Axel prosiguió su relato entrando en la descripción de la guerra de invierno, en la que él había tomado parte. Todavía se sentía sobrecogido al recordar aquella campaña. Axel refirió los detalles de la batalla de Bogesund y las inauditas penalidades que había sufrido en los bosques de Tiveden.
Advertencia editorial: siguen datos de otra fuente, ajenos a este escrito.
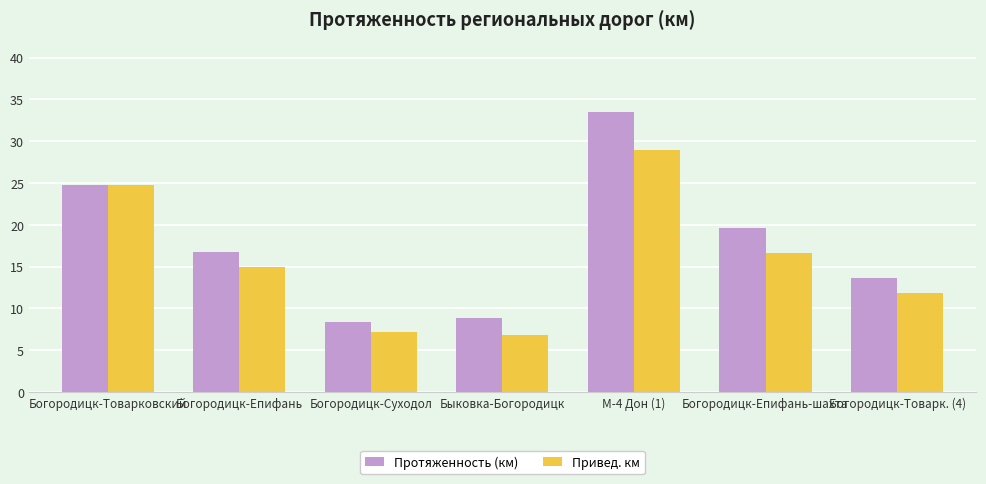

What is the highest value of the Привед. км series?

28.9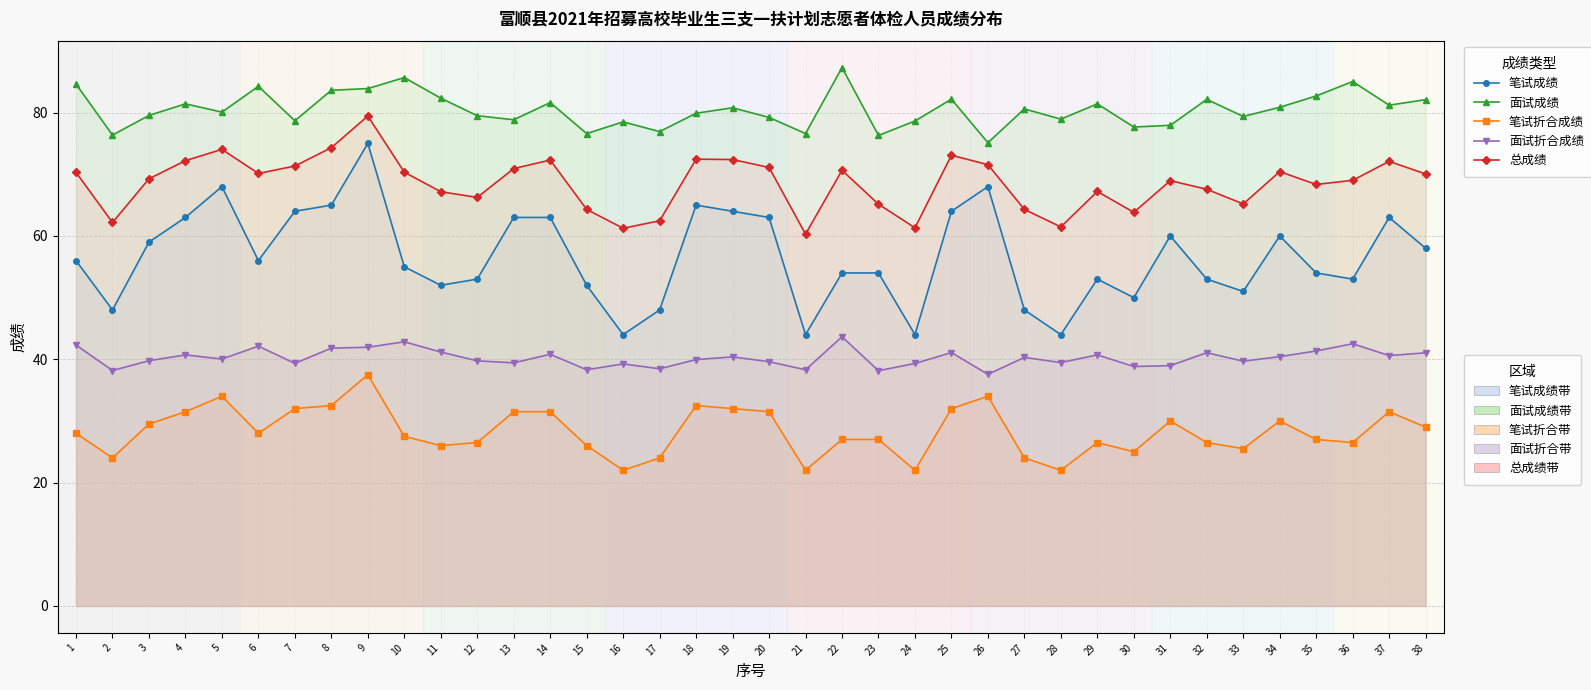

How many interior local valleys does the 面试折合成绩 series have?

13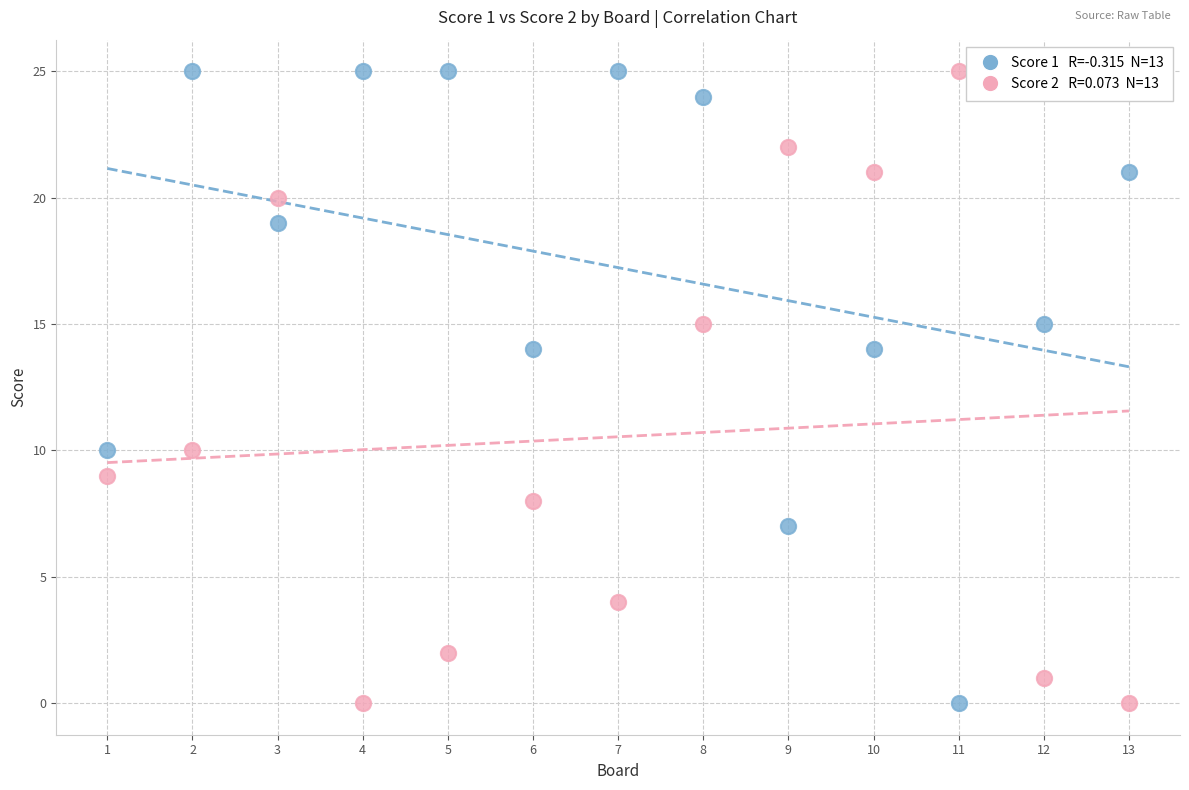

Across all data points, what is the range of Y values (max minus min)?

25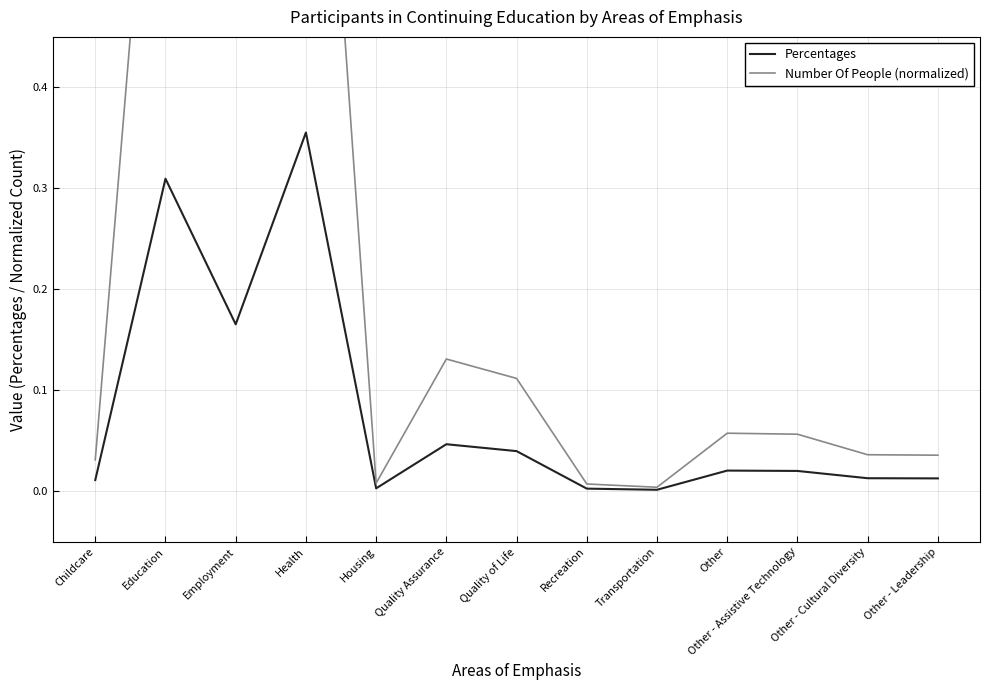

In Percentages, how many points are lower than both neighbors (excluding endpoints)?

3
—Hacía tanto frío, que las puntas de los dedos quedaban congeladas al tocar el armamento —aseguró Axel—. Aquélla era una nieve completamente distinta a la de Dinamarca. Una nieve fina y mordiente como polvo de esmerilar, que se pegaba como un contagio y que cuando le caía a uno encima le quemaba la piel como una brasa. Conforme íbamos avanzando a caballo, del ramaje de los abetos caían flecos de nieve como largos dedos, que, al dar sobre la piel, se agarraban a ella mordiéndola como voraces sanguijuelas. La nieve sueca está extrañamente endurecida y cauterizada por la helada: le chupa a uno el dorso de la mano como un vampiro que todo lo devora. Es la peor clase de nieve que he visto en mi vida: una nieve sin grumo en la superficie, que brota como el musgo sobre la piel. Aquel musgo seco cubría en un instante los cadáveres de los hombres caídos en la lucha. ¡Días terribles aquéllos! Cuando lucía el sol, todo el aire aparecía lleno de finísimos cristales flotantes, que le obligaban a uno a encogerse y hacer grandes esfuerzos para respirar. Por la noche los caballos se arrimaban unos a otros, muy juntos, lanzando quejidos y tosiendo como viejos. Y cuando se entablaba un combate, aquello era el delirio: nadie podía aguantar el dolor de las heridas; los que tenían la desgracia de ser alcanzados por un proyectil o una espada, chillaban como cerdos; los abetos saltaban en pedazos, como si fueran de cristal, al ser alcanzados por una bala de cañón; muchos quedaban convertidos a la vez en bestias y en locos. Pero, después de todo, hemos obtenido una grandiosa victoria. Ahora el ejército está acampado a las puertas de Estocolmo…

El sol de abril irrumpía de cuando en cuando por entre las nubes. Estuvieron a punto de no poder cruzar el Belt, que iba con una corriente desatada en medio de aquel temporal huracanado. Los caballos, asustados, querían saltar por la borda, y hubo que amarrarlos bien dentro de la barcaza de transporte. Una vez que hubieron desembarcado y reanudado el viaje a caballo, Axel levantó la cabeza, y se volvió a uno y otro lado, venteando…

—¡Hola! ¿Conque esto es Jutlandia? —dijo chasqueando la lengua—. Nunca había estado yo en esta tierra.

Miguel guardó silencio. Axel se dio cuenta de que el alto y enjuto lansquenete seguía con el pensamiento perdido en otras cosas. Lo miró de reojo, estudiando las cicatrices de su rostro, el cual parecía un pergamino garrapateado.

—Habéis de saber que aquí en Jutlandia hay un tesoro enterrado, que será mío en cuanto se me presente la ocasión de descubrirlo —exclamó Axel un momento después.

Ambos corrían a galope, con el trueno del viento en los oídos.

Miguel volvió la cabeza, asintiendo, distraído.

—Un gran tesoro, ¿sabéis?

Axel se irritó al ver que Miguel no demostraba el menor interés ni tomaba parte en la conversación. Espoleó a su caballo. Iban cabalgando el uno al lado del otro, muy juntos. Las piernas de Axel, que iba con la boca muy abierta, daban grandes botes contra los costados del caballo. Miguel iba agachado y enraizado en la silla, con las rodillas curvadas; diríase que no respiraba siquiera.

Por el poniente las nubes cargadas de lluvia se abrieron en un largo desgarro dejando ver el sol blanco y frío, y volvieron a cerrarse de nuevo. Las cornejas reñían en el aire por encima de las mojadas tierras de labranza. El viento castigaba los setos deshojados. Frente a ellos, en la lejanía, una nube, bajada a ras de tierra, avanzaba hacia los dos jinetes, los cuales penetraron en una arremolinada oscuridad de lluvia que los azotaba y les cortaba la piel. El camino, que lanzaba surtidores bajo los cascos de los caballos, estaba batido por el sonoro látigo de la lluvia; los caballos galopaban desprendiendo una neblina de vapor, que salía arrancada de debajo de su pelambre como el humo de un incendio en los brezos sale arrancado por el huracán. De este modo cabalgaron todo el día.